For a company less than one year old, Liberty Produce has already taken some big strides along its path to make vertical farming a more scalable, economically feasible reality. Specifically, the UK-based agtech company hopes to not just grow food, but also create an end-to-end, automated vertical farm system that, according to founder Zeina Chapman, “anybody” could use.
On vertical farming in the UK, Chapman notes there are “really great things happening . . . but they’re all siloed.” In other words, LED companies aren’t talking to those who make HVAC systems, and thus the development of these products happens independent of one another. As technologies by themselves, they work, but when put together in one environment, are they creating the most energy- and resource-efficient way to grow the best crop yield?
It’s a question Liberty will address with its new project, the Future Farming Hub. For the £1.3 million (~$1,652,000 USD) project, Liberty will lead a consortium of 11 different partners, each focusing on a different capability of the vertical farm. Chapman wouldn’t name specific names over the phone, but she did note there were partners in Taiwan, where vertical farming is a huge industry, a major LED company, as well as companies working on sensors, nutrient delivery (for the plants), and the growbeds themselves. For the latter, a partner will redesign growbeds to reduce the amount of bacterial growth that can sometimes hinder plant growth or damage plants. Sensor technology, meanwhile, would immediately tip the grower off to there being a bacterial problem in the growbed.
Underscore that word “immediately,” as that’s the other point Liberty and the Future Farming Hub are pushing. The project will also focus on a developing a system that gives growers real-time data about the farming operation
All of this rolls up under one goal focused on, according to a press release, reducing operational costs of vertical farms by 25 percent, increasing crop yield by 30 percent, and cutting down the amount of decisions growers themselves have to make when it comes to caring for plants.
“There’s lots we don’t know about growing plants in this artificial environment and we’re not giving them optimal conditions,” says Chapman. She cites lighting as one example: “With lighting, there isn’t an option to control it in a way that maximizes plant growth. So we might be putting plants under stress.”
Chapman also wants to make it easier for virtually anybody to operate a vertical farm. When I asked if that includes an open-source framework for growing, as others have suggested, she noted this project goes a step beyond open source. “If you decide you’re going to grow basil, you just press the button and the system will take care of that,” she said. In theory, at least, Liberty will have already developed the formula for growing optimal basil and programmed it into the system, effectively taking the guesswork out of growing.
Automated vertical farming is slowly gaining momentum around the globe, and other proprietary farm systems abound. Stateside, AeroFarms’ patented system can create light “recipes” to give each plant the exact spectrum and intensity it needs to grow. Bowery, too, uses a mix of hardware, analytics, and proprietary software to produce greens year-round. They also just got a $90 million shot of fresh investment. Over on the West Coast, Plenty more than doubled that figure last year, when Softbank invested $200 million in the company’s system.

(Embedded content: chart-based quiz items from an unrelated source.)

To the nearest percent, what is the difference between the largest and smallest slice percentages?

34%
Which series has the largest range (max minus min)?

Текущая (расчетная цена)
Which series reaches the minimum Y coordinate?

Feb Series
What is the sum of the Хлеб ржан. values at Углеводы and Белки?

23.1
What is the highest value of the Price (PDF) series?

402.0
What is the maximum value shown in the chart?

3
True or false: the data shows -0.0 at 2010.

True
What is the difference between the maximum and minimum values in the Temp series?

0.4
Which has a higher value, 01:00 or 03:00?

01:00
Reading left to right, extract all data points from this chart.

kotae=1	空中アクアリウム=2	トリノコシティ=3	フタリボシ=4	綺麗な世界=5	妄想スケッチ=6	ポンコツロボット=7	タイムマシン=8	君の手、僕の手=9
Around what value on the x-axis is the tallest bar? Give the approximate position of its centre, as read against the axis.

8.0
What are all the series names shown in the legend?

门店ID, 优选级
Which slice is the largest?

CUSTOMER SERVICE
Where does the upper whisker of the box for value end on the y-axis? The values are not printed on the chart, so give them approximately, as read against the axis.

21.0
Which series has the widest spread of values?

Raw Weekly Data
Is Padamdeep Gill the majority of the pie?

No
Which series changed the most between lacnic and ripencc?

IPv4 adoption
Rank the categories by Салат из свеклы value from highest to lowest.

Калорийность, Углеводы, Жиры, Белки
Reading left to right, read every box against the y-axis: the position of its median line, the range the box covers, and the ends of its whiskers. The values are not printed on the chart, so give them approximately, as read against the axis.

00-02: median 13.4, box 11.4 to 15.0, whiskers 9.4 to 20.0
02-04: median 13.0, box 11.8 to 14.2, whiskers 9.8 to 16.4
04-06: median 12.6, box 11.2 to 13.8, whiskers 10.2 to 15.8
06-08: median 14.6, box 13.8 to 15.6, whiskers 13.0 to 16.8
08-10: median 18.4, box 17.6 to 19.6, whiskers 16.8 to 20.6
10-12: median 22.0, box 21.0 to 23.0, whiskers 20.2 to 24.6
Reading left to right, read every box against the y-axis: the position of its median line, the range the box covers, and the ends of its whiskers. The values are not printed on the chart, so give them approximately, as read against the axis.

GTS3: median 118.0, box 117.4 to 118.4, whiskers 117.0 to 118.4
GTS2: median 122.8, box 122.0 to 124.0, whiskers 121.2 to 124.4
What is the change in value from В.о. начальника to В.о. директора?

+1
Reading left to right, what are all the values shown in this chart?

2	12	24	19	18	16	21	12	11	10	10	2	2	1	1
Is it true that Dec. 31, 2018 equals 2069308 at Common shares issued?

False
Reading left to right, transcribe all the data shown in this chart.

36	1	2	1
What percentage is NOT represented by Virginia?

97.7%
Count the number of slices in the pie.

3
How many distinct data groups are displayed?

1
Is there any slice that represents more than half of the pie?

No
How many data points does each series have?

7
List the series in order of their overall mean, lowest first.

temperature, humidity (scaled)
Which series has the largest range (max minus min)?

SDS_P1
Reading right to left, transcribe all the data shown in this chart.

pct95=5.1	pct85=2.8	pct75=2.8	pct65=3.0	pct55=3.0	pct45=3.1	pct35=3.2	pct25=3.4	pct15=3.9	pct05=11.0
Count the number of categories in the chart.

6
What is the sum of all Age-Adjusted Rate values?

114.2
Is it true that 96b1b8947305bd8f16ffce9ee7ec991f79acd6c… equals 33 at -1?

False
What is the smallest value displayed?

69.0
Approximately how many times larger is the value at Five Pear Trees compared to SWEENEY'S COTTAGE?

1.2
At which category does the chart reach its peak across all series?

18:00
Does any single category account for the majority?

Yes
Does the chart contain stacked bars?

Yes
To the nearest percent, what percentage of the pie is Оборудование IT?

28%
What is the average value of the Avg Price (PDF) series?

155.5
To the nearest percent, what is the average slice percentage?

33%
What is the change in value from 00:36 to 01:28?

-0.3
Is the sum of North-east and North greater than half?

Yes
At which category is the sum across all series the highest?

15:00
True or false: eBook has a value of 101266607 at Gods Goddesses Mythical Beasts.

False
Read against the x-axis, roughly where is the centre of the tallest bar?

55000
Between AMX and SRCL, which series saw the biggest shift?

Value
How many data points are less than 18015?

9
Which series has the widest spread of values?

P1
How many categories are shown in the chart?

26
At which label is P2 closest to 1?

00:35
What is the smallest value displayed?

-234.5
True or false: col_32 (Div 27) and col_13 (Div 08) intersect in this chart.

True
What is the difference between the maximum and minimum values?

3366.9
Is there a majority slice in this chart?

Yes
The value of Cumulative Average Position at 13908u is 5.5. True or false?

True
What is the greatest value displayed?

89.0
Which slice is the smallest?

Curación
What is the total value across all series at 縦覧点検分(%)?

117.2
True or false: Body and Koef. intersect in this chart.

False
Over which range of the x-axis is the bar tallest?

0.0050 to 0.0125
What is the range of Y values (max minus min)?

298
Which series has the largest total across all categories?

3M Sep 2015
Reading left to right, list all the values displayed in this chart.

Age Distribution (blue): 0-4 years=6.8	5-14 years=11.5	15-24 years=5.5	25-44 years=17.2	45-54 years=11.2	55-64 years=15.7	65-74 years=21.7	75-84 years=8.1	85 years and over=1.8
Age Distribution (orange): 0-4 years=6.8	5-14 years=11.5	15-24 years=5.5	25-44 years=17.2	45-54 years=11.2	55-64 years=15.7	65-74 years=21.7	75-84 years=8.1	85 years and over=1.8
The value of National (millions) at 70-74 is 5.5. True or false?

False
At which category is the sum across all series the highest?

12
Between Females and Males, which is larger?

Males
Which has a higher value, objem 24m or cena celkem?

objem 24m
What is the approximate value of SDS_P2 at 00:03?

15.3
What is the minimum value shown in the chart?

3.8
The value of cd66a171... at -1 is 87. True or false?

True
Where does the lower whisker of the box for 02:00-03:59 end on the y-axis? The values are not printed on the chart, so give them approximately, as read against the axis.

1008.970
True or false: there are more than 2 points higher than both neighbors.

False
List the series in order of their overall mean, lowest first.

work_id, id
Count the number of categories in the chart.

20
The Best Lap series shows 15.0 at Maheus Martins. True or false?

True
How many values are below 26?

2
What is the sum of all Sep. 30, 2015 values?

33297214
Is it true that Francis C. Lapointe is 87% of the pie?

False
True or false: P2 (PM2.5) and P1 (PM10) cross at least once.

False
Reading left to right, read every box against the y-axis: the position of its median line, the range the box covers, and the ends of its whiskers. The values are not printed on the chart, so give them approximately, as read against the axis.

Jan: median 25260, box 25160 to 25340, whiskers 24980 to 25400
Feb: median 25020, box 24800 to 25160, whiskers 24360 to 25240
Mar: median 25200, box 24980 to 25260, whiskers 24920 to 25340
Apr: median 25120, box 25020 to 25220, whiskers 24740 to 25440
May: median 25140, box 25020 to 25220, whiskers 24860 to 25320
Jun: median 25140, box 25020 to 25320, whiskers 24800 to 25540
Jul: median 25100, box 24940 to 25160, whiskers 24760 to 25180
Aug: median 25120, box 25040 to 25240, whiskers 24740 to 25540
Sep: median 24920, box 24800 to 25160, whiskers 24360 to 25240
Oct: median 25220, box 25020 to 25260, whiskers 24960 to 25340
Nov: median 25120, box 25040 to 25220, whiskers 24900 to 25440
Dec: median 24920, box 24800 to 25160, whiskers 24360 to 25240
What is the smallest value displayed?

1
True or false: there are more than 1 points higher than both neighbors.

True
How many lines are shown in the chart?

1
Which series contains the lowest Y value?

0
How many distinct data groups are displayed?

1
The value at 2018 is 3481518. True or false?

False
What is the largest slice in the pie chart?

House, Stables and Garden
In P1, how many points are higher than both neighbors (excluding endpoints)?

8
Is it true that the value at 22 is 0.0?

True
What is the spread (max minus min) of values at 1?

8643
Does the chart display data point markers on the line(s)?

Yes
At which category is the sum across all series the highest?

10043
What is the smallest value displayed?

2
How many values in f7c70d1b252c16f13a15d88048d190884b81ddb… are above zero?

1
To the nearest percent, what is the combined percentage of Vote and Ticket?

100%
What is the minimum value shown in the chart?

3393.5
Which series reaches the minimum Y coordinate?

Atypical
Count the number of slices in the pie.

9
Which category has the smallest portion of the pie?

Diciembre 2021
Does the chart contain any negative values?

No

But no one’s yet come out with a one-stop-shop system that you need neither an agricultural or engineering background to operate and which relies on real-time data to do the heavy lifting.
The project doesn’t kick off until April of 2019, which makes all of this somewhat abstract at the moment. But Chapman’s optimistic. “One of the greatest things we want to achieve is to pull together a system that’s fully integrated and get all these systems to talk to each other,” she says. “We hope it can reduce the costs, which is a huge barrier to entry and also increase yield. As we increase yield, more and more products become viable.”
Chapman and Liberty aim to have a full product ready for market at the end of the 27-month project, and along with it, a more accessible, scalable approach to vertical farming.